BERITA TERKINI
Deretan Berita Kuliner Populer: Kedai Kopi Jadul Jaktim, Warung Padang Tertua di Singapura Tutup, hingga Perjalanan Farida Nurhan

Deretan Berita Kuliner Populer: Kedai Kopi Jadul Jaktim, Warung Padang Tertua di Singapura Tutup, hingga Perjalanan Farida Nurhan

Sejumlah berita kuliner menarik perhatian pembaca, mulai dari rekomendasi kedai kopi bernuansa tempo dulu di Jakarta Timur, kabar penutupan warung Padang yang disebut tertua di Singapura, hingga kisah perjalanan karier YouTuber kuliner Farida Nurhan.

Di Jakarta Timur, beberapa kedai kopi menawarkan suasana lawas yang cocok untuk bernostalgia. Selain atmosfernya yang membawa kembali nuansa zaman dulu, racikan kopi di tempat-tempat tersebut juga disebut menarik untuk dicoba.

Salah satu yang disorot adalah Toko Sedap Djaja (Wong Hin) yang telah buka sejak 1943. Toko ini dikenal menyediakan pilihan biji kopi yang digiling khusus. Pengunjung yang membeli biji kopi dan ingin langsung mencicipinya dapat mampir ke warung kopi di depan toko untuk meminta kopi diseduh.

Nama lain yang turut disebut ialah Toko Kopi Bemo di Pasar Rawamangun. Usaha ini sudah beroperasi sejak 1965 dan kini memiliki coffee shop sendiri dengan beragam pilihan minuman kopi maupun nonkopi. Selain itu, suasana kedai kopi bergaya jadul juga dapat ditemukan di P6 belas, Balistar Coffee, serta Waroeng Nusantara.

Dari Singapura, perhatian tertuju pada Warong Nasi Pariaman, warung makan Padang yang disebut-sebut telah berdiri sejak 78 tahun lalu. Warung tersebut dikabarkan akan ditutup pada 31 Januari 2026. Selama beroperasi, tempat ini dikenal dengan racikan bumbu yang otentik, sementara seluruh lauk disebut dimasak segar setiap hari.

Warong Nasi Pariaman juga disebut menjadi favorit sejak awal berdiri, baik bagi warga lokal maupun turis. Bahkan, seorang chef terkenal di Singapura, chef Zan, dikisahkan memiliki ritual makan di warung tersebut sebelum bepergian ke luar negeri.

Sementara itu, kisah hidup Farida Nurhan turut menjadi sorotan. Kreator konten yang akrab disapa Omay ini dikenal lewat konten kuliner di YouTube. Di kanalnya, ia telah menghasilkan 3.700 video dan memiliki 5,3 juta subscriber.

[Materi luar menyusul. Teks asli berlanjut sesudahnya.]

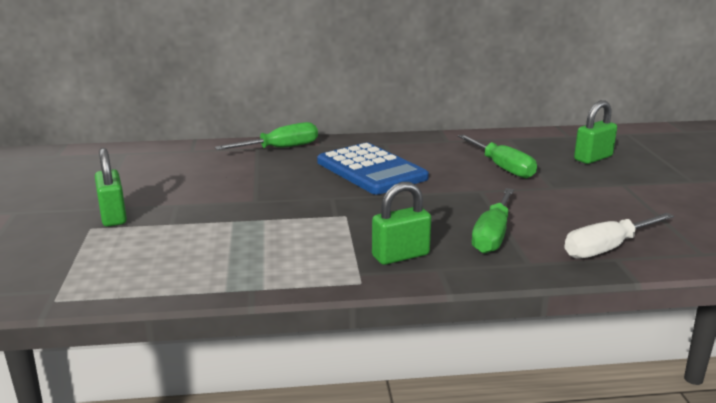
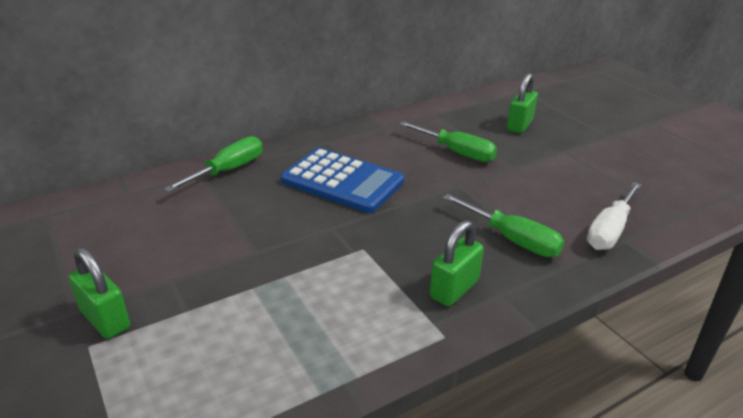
camera: 25 degrees left, 10 degrees up
(493, 235) = (512, 239): green screwdriver -> green screwdriver turned 45 degrees counterclockwise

Sebelum dikenal luas, Farida Nurhan sempat bekerja sebagai TKW di Singapura dan Hong Kong. Setelah kembali ke Indonesia, ia memutuskan menjadi broker properti. Sejak 2017 hingga kini, ia aktif membuat konten di YouTube.

Namun, dalam 18 bulan terakhir, Farida Nurhan mengaku pendapatan dari YouTube sudah tidak lagi baik. Ia berencana menjual akun YouTube miliknya seharga Rp10 miliar dan ingin beralih fokus ke TikTok Live.